LOTS of things to do with the pension will change on 1 July 2023.

Pension age

First up, the pension age will be 67 on 1 July. If you turn 66-and-a-half on 30 June, you’ll be able to claim the pension from that day. But if you turn 66-and-a-half on 1 July, you will have to wait until 31 December.

It will be interesting to see how long it will take for the push to make the pension age 70 to take off now that 67 has been established. Already the Daily Telegraph has covered a new report by Macquarie University’s Business School, which says Australia’s pension system will require a pension age of 70 to be affordable.

Pension asset limits

1 July is also the date on which pension assets limits related to the pension are indexed.
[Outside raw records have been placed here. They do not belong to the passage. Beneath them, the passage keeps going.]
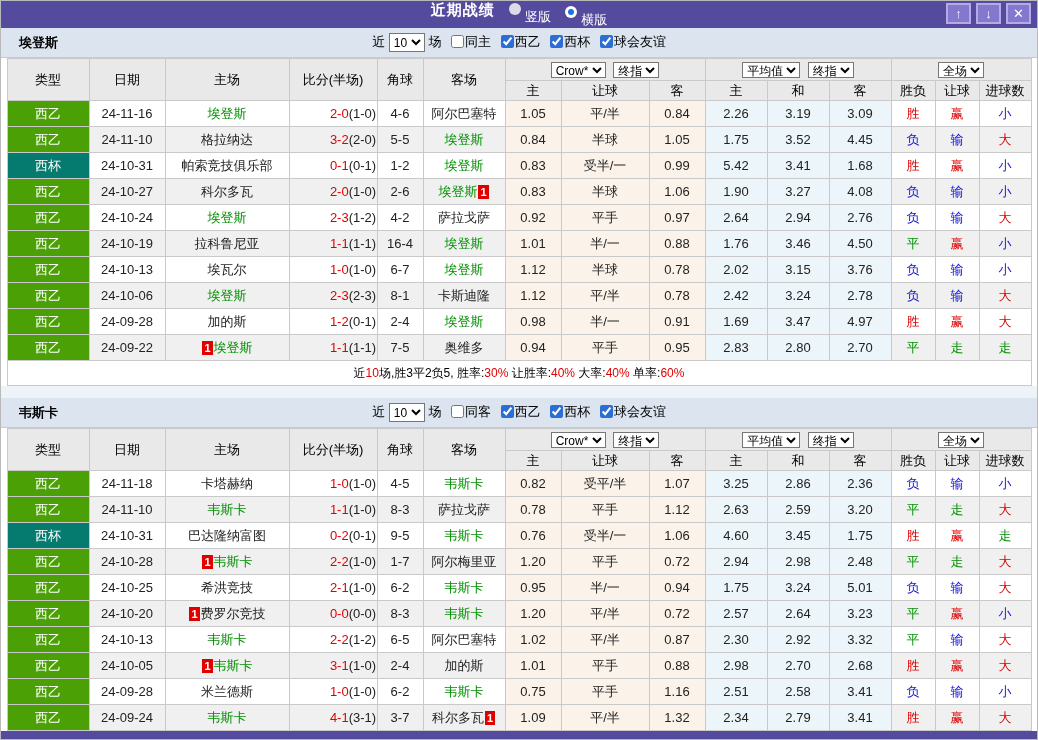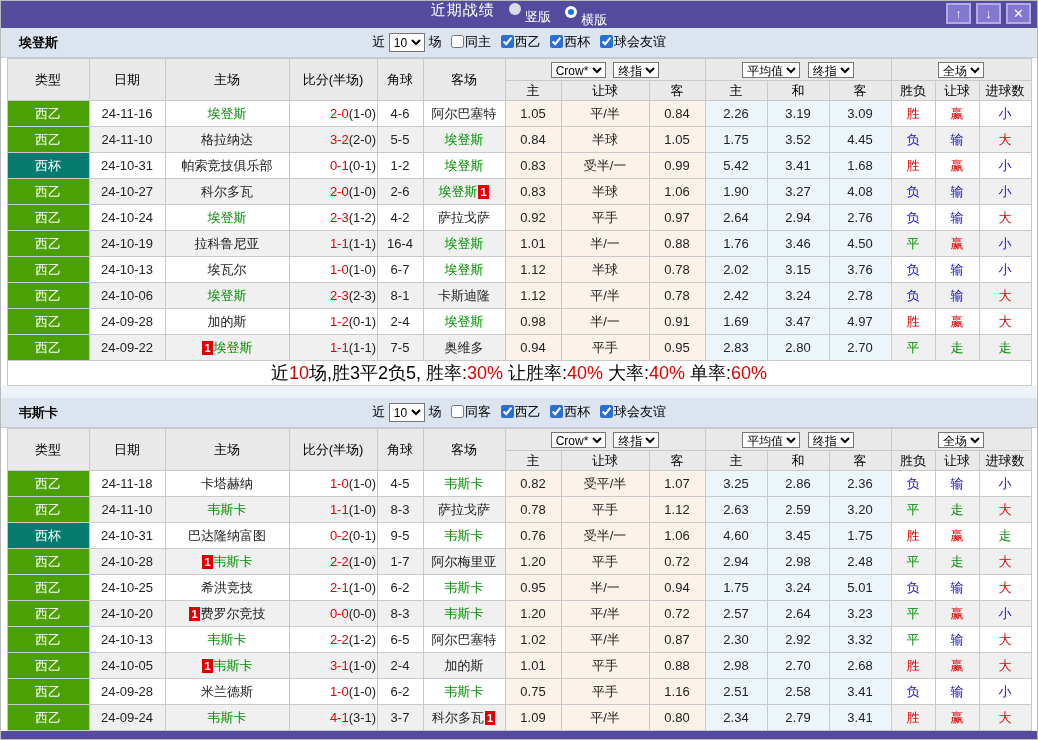--- a/index.html
+++ b/index.html
@@ -7,7 +7,7 @@
   
   .titlebar{height:27px;background:#544a9e;display:flex;align-items:center;position:relative;color:#fff;}
   .title-center{position:absolute;left:0;right:0;text-align:center;font-size:15px;line-height:27px;}
-  .title-center b{font-weight:normal;letter-spacing:1px;}
+  .title-center b{font-weight:bold;letter-spacing:1px;}
   .radio-group{display:inline-flex;gap:4px;margin-left:10px;font-size:13px;font-weight:normal;cursor:pointer;}
   .radio{display:inline-flex;width:12px;height:12px;border-radius:50%;align-items:center;justify-content:center;}
   .radio.off{background:#dcdce8;}

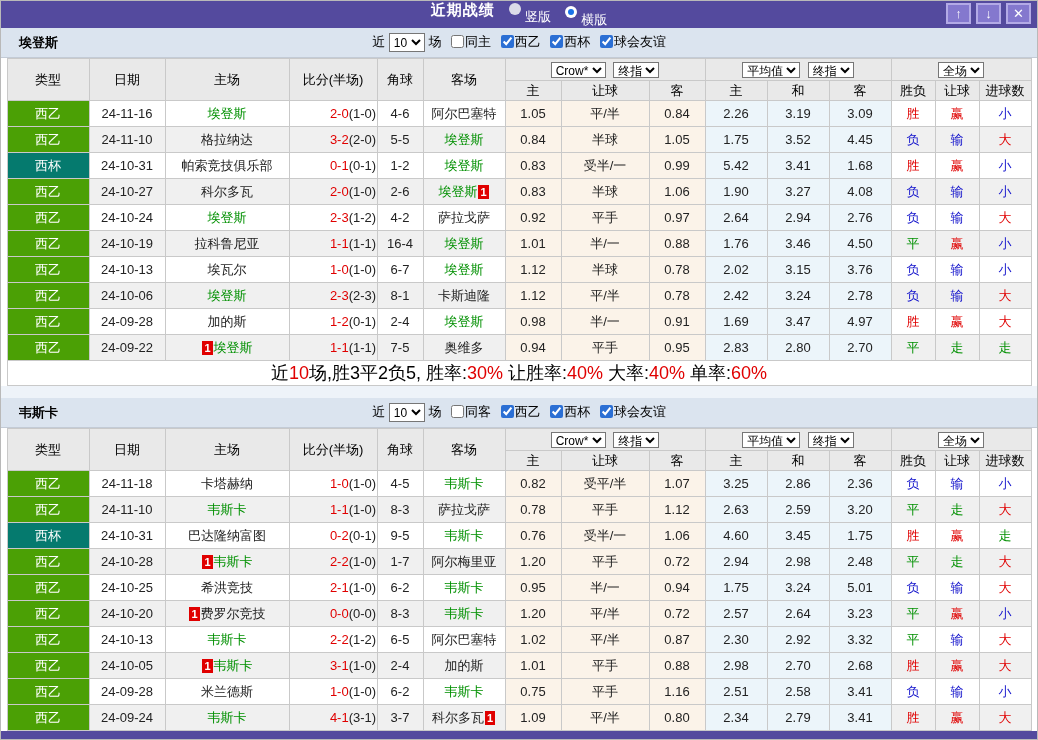--- a/index.html
+++ b/index.html
@@ -42,7 +42,7 @@
   .hf{color:#222;}
   .rc{display:inline-block;background:#e00000;color:#fff;font-size:11px;line-height:14px;padding:0 2px;margin:0 1px;font-weight:bold;}
   .rc:empty{display:none;}
-  .sumtd{height:24px;background:#fff !important;font-size:18px;color:#000;}
+  .sumtd{height:24px;background:#fff !important;font-size:12px;color:#000;}
   .sumtd .r{color:#e00000;}
   .gap{height:12px;background:#eef3f9;}
   .bottombar{position:absolute;left:0;bottom:0;width:100%;height:8px;background:#544a9e;}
That isn’t usually a big deal, but this time round it is worth noting that rampant inflation is having an effect on assets limits.

The lower pension asset test limit for couples, which was $419,000, will increase to $451,500, up almost 8 per cent.

It means a $50 a week pension increase for pensioner couples with between $451,500 or $954,000 in assets. This is not because the pension is going up, but because they will now qualify for a full pension or a higher part pension.

For anyone with assets up to $419,000 there will be no pension increase, because they were already on a full pension.

The higher pension assets limit will also increase substantially, from $954,000 to $986,500. Self-funded retirees with assets above $954,000 up to $986,500 will now be able to claim a part pension.

It’s a similar story for single pensioners. The lower pension assets limit will increase from $280,000 to $301,750. The higher pension assets limit has increased from $634,750 to $656,500. The maximum rise in pension payments for singles as a result of this will be $32.50 per week.

Deeming rates and income free areas

The pension deeming rates themselves are on hold until 1 July 2024, but the deeming thresholds will increase on 1 July 2023. The singles’ threshold will go up from $56,400 to $60,400, while the couples’ threshold will go up from $93,600 to $100,200.

Because the pension income-free areas are also going up (from $190 per fortnight to $204 for singles; from $336 per fortnight to $360 for couples), the vast majority of pensioners will continue to not be affected by deeming rates. This is because deemed income from financial assets will mostly not exceed the income-free area.

However, with interest rates going the way they have been, it’s very likely that after 1 July 2024 the deeming rates will increase. By how much nobody knows.